そして、「言葉」の世界はドーナッツのようになっていて、どうしても真ん中に穴があいてる。中心に行こうとしてもどうしても行けない。それを、厳密に数学的に証明して見せたのがゲーデルだという。(ちなみにゲーデルは「真であるにもかかわらず、けっして証明できないゲーデル数G」を厳密に数学的に証明してしまったので、タブーに触れた自分は殺されると思って、毒が入っていると思い食べ物を食べられずに拒食症で餓死した。晩年は宗教に興味が向かい「神の存在論的証明」を1970年2月10日に書く。なんで覚えているかというとその日は私(鈴木)の生まれた日だから)

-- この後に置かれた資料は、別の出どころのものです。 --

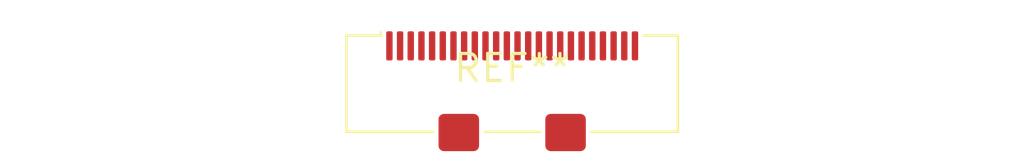
<source format=kicad_pcb>
(kicad_pcb (version 20240108) (generator pcbnew)

  (general
    (thickness 1.6)
  )

  (paper "A4")
  (layers
    (0 "F.Cu" signal)
    (31 "B.Cu" signal)
    (32 "B.Adhes" user "B.Adhesive")
    (33 "F.Adhes" user "F.Adhesive")
    (34 "B.Paste" user)
    (35 "F.Paste" user)
    (36 "B.SilkS" user "B.Silkscreen")
    (37 "F.SilkS" user "F.Silkscreen")
    (38 "B.Mask" user)
    (39 "F.Mask" user)
    (40 "Dwgs.User" user "User.Drawings")
    (41 "Cmts.User" user "User.Comments")
    (42 "Eco1.User" user "User.Eco1")
    (43 "Eco2.User" user "User.Eco2")
    (44 "Edge.Cuts" user)
    (45 "Margin" user)
    (46 "B.CrtYd" user "B.Courtyard")
    (47 "F.CrtYd" user "F.Courtyard")
    (48 "B.Fab" user)
    (49 "F.Fab" user)
    (50 "User.1" user)
    (51 "User.2" user)
    (52 "User.3" user)
    (53 "User.4" user)
    (54 "User.5" user)
    (55 "User.6" user)
    (56 "User.7" user)
    (57 "User.8" user)
    (58 "User.9" user)
  )

  (setup
    (pad_to_mask_clearance 0)
    (pcbplotparams
      (layerselection 0x00010fc_ffffffff)
      (plot_on_all_layers_selection 0x0000000_00000000)
      (disableapertmacros false)
      (usegerberextensions false)
      (usegerberattributes false)
      (usegerberadvancedattributes false)
      (creategerberjobfile false)
      (dashed_line_dash_ratio 12.000000)
      (dashed_line_gap_ratio 3.000000)
      (svgprecision 4)
      (plotframeref false)
      (viasonmask false)
      (mode 1)
      (useauxorigin false)
      (hpglpennumber 1)
      (hpglpenspeed 20)
      (hpglpendiameter 15.000000)
      (dxfpolygonmode false)
      (dxfimperialunits false)
      (dxfusepcbnewfont false)
      (psnegative false)
      (psa4output false)
      (plotreference false)
      (plotvalue false)
      (plotinvisibletext false)
      (sketchpadsonfab false)
      (subtractmaskfromsilk false)
      (outputformat 1)
      (mirror false)
      (drillshape 1)
      (scaleselection 1)
      (outputdirectory "")
    )
  )

  (net 0 "")

  (footprint "Molex_502231-2400_1x24-1SH_P0.5mm_Vertical" (layer "F.Cu") (at 0 0))

)

</source>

まあとにかく、今までは「指示表出」「意味」の世界で「市場原理」でやってきたけど、これからは「自己表出」「価値」「贈与」についての学問が大事なのだがこちらはあまり研究する人がいないという。
バタイユの名前も一瞬出てきたからまた出てくるかもしれないが、「贈与」といえば、モースの「贈与論」や「ポトラッチ」の研究があるじゃないかと思ってたら、今日モースの話が出て、西大西洋の島々で行われる「クラ」という「贈り物をする」慣習についてのビデオを見せてくれた。未開人が贈り物をすると話ではきいていたけど、具体的にどうするのかは知らなかった。宝箱のようなものに入れて渡すようなイメージがあったが、ビデオを見るとだいぶ思ってたイメージと違ってた。
まず、何十人もの人々がカヌーに乗って隣の島へ行く。1ヶ月か何ヶ月か滞在して。お互いに懐かしがって腕輪のような物をもらってくる。行く前も家族と涙の別れがあり、帰りもその島の人たちとも涙を流して別れる。
これを何世代にもわたりずーっとやり続けてきたそうだ。
たしかに、島の中での生活だけだと飽きてしまって、ちょっと冒険で隣の島にも行ってみたくなるだろうなと思った。そのための口実の儀式かなとも思った。しかし、本人たちは真剣。命の危険もある。しかし、その島々の人たちは自然とこういうルールつくるってのはおもしろいと思った。
ビデオ見終わって先生は「我々、人間は独立してあるから孤独でしょ。そこで、物を交換する事によってコミュニケーションの通路が生まれる」「アフリカのことわざに山は出会わないけど人は出会う」というのがあると言って、コミュニケーションの大切さを教えてくれた。